万一に備えるための〜保険の相続対策
万一に備えるための〜保険の相続対策
文書作成日:2017/09/05


 会社が契約者となり生命保険に加入し、遺族に退職金を支払うことで遺族の相続税納税資金を確保できます。




 私は、現在60歳で会社を経営しており、代表取締役です。先日、取引金融機関の勧めで相続税のシミュレーションをしました。結果は、会社の土地建物、自社株が保有資産の割合で多くを占めていました。その影響から、相続税額は、現在保有している預貯金額を上回っていました。今後の会社の業績見通しは良く、自社株の評価額が上昇していくと、さらに相続税額が高くなるため、納税資金を確保する必要があるとアドバイス頂きました。
 そして、会社が契約者・受取人、被保険者は私となる契約で生命保険に加入し、相続発生時には、会社に支払われる死亡保険金を死亡退職金の原資として家族へ支払い、納税資金を確保するという提案を頂きました。
 金融機関からの提案内容について改めて教えてください。
 また、死亡退職金に相続税法上の非課税枠があると伺いましたが、どのような内容でしょうか?
 私には法定相続人が3名います。




 今回のご提案内容は、会社で保険契約を締結することが前提となっています。会社が契約者となり生命保険に加入し、遺族に退職金を支払うことで遺族の相続税納税資金を確保できます。

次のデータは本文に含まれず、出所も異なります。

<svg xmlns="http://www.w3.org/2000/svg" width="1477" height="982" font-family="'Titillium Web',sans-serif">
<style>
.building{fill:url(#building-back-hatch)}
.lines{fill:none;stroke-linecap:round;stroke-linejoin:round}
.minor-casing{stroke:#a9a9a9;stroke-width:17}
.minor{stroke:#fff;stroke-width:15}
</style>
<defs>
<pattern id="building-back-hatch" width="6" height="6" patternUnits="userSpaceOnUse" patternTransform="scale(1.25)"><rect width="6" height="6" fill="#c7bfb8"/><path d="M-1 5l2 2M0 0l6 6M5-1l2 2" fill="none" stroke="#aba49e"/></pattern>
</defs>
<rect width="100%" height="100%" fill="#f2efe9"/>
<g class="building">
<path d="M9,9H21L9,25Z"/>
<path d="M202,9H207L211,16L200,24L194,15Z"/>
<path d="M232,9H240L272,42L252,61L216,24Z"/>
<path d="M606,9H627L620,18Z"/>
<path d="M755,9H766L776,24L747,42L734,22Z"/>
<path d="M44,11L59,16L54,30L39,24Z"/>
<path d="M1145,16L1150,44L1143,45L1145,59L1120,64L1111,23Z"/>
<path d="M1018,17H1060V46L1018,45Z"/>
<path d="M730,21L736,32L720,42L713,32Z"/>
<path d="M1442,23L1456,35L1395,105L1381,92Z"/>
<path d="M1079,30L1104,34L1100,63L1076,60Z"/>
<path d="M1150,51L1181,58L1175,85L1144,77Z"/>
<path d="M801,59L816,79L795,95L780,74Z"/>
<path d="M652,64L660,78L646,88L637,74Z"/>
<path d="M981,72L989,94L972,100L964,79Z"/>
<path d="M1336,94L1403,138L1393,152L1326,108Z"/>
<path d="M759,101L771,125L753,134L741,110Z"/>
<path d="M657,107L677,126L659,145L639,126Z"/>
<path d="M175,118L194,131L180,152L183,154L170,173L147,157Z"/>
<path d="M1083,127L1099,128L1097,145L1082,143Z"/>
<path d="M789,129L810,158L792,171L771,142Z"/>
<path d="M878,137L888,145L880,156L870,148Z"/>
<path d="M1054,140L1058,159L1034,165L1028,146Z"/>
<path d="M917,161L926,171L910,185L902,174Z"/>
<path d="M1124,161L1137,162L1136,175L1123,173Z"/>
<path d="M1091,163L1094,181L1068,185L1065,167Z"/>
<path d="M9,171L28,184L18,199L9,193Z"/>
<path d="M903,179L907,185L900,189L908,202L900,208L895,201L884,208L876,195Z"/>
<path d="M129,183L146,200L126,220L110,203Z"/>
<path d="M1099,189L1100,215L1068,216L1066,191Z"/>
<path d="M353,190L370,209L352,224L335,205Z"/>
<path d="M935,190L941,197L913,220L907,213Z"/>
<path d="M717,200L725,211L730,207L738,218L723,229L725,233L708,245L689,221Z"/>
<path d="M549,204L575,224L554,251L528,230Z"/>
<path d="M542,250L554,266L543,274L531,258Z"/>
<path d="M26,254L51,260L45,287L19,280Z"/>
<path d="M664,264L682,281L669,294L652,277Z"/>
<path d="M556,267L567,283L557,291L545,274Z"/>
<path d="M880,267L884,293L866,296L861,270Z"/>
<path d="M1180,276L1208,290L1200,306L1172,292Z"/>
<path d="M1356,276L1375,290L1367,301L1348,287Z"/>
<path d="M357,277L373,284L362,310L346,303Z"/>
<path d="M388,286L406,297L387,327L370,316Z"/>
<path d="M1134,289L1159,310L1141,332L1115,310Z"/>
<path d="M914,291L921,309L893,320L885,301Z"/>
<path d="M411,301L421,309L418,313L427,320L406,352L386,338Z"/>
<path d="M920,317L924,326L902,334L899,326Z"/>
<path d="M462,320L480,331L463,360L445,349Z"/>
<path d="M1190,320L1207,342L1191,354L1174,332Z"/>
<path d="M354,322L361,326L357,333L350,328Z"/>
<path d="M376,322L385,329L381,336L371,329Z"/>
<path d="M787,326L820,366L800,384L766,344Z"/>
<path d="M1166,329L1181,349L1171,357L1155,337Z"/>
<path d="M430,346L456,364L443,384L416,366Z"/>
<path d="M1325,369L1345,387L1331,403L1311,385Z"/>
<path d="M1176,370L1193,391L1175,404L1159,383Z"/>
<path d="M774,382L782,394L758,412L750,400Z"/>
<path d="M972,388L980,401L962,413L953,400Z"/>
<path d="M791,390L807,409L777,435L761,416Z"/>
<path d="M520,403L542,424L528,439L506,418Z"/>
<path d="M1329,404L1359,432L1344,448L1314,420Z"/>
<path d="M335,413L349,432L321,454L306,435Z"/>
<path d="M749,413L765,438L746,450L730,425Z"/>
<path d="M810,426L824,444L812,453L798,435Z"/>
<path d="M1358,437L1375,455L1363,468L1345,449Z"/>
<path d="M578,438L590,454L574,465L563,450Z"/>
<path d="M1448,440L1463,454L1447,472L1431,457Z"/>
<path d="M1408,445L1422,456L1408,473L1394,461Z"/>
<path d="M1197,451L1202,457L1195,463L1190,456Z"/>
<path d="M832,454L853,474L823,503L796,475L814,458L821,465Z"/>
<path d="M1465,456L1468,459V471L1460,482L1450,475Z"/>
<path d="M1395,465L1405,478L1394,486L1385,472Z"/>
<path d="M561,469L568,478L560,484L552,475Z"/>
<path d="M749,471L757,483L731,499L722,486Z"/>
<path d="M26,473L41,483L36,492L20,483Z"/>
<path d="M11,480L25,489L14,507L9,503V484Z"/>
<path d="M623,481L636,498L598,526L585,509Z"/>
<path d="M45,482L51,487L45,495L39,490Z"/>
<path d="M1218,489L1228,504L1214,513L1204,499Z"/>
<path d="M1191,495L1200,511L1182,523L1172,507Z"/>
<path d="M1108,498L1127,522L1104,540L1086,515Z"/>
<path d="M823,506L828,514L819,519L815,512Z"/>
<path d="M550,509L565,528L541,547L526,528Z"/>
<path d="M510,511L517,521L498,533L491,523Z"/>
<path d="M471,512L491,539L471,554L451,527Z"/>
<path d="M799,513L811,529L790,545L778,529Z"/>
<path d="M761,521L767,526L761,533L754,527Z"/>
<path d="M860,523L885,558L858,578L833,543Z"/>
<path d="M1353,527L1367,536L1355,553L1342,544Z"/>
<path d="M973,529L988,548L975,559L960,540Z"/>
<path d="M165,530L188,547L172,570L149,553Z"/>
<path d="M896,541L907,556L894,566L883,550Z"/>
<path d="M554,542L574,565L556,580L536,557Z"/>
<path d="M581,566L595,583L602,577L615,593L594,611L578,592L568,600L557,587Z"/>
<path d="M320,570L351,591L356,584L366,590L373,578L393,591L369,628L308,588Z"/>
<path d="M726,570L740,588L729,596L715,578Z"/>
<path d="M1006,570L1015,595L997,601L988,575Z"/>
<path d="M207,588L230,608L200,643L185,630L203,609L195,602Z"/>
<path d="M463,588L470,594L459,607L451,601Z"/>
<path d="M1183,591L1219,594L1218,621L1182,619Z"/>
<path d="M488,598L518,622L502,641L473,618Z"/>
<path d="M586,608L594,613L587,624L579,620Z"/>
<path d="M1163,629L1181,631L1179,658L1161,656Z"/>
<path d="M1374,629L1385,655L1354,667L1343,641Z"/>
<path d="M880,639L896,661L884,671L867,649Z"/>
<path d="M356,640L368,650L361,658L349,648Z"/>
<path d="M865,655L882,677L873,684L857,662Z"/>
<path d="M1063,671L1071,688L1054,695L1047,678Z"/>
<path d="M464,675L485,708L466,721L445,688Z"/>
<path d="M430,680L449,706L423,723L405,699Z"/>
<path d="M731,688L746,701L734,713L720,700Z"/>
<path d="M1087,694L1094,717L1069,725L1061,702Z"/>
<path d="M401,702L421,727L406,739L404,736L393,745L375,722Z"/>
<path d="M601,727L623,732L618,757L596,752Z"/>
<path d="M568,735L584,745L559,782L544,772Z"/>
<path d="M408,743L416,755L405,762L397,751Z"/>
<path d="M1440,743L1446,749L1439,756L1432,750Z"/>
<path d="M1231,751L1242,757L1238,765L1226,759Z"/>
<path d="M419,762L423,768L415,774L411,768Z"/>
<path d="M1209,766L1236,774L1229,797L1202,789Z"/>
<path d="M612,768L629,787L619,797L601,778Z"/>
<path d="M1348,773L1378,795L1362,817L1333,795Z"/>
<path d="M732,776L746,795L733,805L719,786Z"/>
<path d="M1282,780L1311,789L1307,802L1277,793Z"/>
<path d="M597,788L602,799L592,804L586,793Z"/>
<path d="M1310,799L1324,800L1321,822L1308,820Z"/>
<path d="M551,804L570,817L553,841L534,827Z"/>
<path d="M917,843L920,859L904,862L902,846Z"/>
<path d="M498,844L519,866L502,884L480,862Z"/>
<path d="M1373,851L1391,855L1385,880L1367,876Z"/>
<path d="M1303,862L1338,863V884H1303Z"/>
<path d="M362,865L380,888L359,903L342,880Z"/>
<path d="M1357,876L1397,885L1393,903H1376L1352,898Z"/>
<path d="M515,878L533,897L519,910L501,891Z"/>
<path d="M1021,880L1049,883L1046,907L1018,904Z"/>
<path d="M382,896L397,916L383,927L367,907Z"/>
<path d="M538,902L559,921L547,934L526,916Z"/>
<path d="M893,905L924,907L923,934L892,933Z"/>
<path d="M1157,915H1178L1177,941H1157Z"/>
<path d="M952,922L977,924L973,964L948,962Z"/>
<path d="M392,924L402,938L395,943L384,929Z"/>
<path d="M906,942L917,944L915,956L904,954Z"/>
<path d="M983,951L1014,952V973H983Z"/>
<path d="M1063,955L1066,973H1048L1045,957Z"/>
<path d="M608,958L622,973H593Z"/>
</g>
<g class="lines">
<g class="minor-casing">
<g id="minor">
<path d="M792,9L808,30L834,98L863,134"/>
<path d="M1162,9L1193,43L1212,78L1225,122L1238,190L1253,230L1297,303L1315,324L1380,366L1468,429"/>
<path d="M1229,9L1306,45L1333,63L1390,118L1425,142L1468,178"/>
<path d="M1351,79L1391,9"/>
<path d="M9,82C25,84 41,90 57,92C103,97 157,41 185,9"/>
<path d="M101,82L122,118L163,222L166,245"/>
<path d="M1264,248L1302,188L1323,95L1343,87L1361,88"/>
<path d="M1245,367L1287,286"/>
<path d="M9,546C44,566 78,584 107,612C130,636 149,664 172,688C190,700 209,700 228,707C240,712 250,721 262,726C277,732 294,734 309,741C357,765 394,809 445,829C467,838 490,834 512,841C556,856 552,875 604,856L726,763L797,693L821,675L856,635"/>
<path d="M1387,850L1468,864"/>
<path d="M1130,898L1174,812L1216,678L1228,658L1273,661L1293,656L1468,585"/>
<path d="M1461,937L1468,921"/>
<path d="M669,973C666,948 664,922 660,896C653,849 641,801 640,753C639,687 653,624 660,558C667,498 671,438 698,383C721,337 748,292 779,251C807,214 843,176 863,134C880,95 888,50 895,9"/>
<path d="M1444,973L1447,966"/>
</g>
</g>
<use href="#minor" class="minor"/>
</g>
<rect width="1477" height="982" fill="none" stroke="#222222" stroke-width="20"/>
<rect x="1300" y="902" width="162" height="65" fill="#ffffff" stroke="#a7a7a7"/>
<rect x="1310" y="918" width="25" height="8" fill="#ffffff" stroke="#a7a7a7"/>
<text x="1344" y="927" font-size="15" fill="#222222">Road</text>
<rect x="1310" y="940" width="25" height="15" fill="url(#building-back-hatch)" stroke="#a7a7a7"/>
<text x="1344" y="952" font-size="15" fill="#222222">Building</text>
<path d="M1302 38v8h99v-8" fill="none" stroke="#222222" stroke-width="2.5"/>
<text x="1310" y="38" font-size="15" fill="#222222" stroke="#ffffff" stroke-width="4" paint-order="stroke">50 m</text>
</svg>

 国税庁のタックスアンサーには、非課税となる退職手当金等として、以下の記載があります。


 相続人が受け取った退職手当金等はその全額が相続税の対象となるわけではありません。
 全ての相続人(相続を放棄した人や相続権を失った人は含まれません。)が取得した退職手当金等を合計した額が、非課税限度額以下のときは課税されません。

 非課税限度額は次の式により計算した額です。

 500万円 × 法定相続人の数 = 非課税限度額

 なお、相続人以外の人が取得した退職手当金等には、非課税の適用はありません。

  1. (注)
  2. 法定相続人の数は、相続の放棄をした人がいても、その放棄がなかったものとした場合の相続人の数をいいます。
  3. 法定相続人の中に養子がいる場合の法定相続人の数に含める養子の数は、実子がいるときは1人、実子がいないときは2人までとなります。
 法定相続人の数に含める養子の数の制限については、相続人の中に養子がいるときを参照してください。


 よって、法定相続人3名の場合は、死亡退職金の非課税限度額は、500万円×3名=1,500万円となります。

 ご提案内容は、会社で保険契約を締結することが前提となっています。
 会社が契約者・受取人となる契約に加入すると、保険金の受取りは会社となりますので、保険会社から直接ご遺族に保険金が支払われるわけではありません。
 ただし、保険金を受け取った会社が、これを死亡退職金の原資として、ご遺族へ支払うことはできます。そのため、ご遺族(相続人)は、死亡退職金を受取り、相続税の納税資金を確保することができます。
 また、会社が契約者・保険金受取人となって生命保険に加入する場合、保険種類によって、会社は保険料の全額または一部を法人税額の計算上損金に算入することができます。損金算入できると、会社は保険料を支払った年の利益を圧縮して、課税を繰り延べることもできます。
 ただし、相続対策は長期間になることも予想されますので、保険期間は終身もしくは長期になる契約をお勧めします。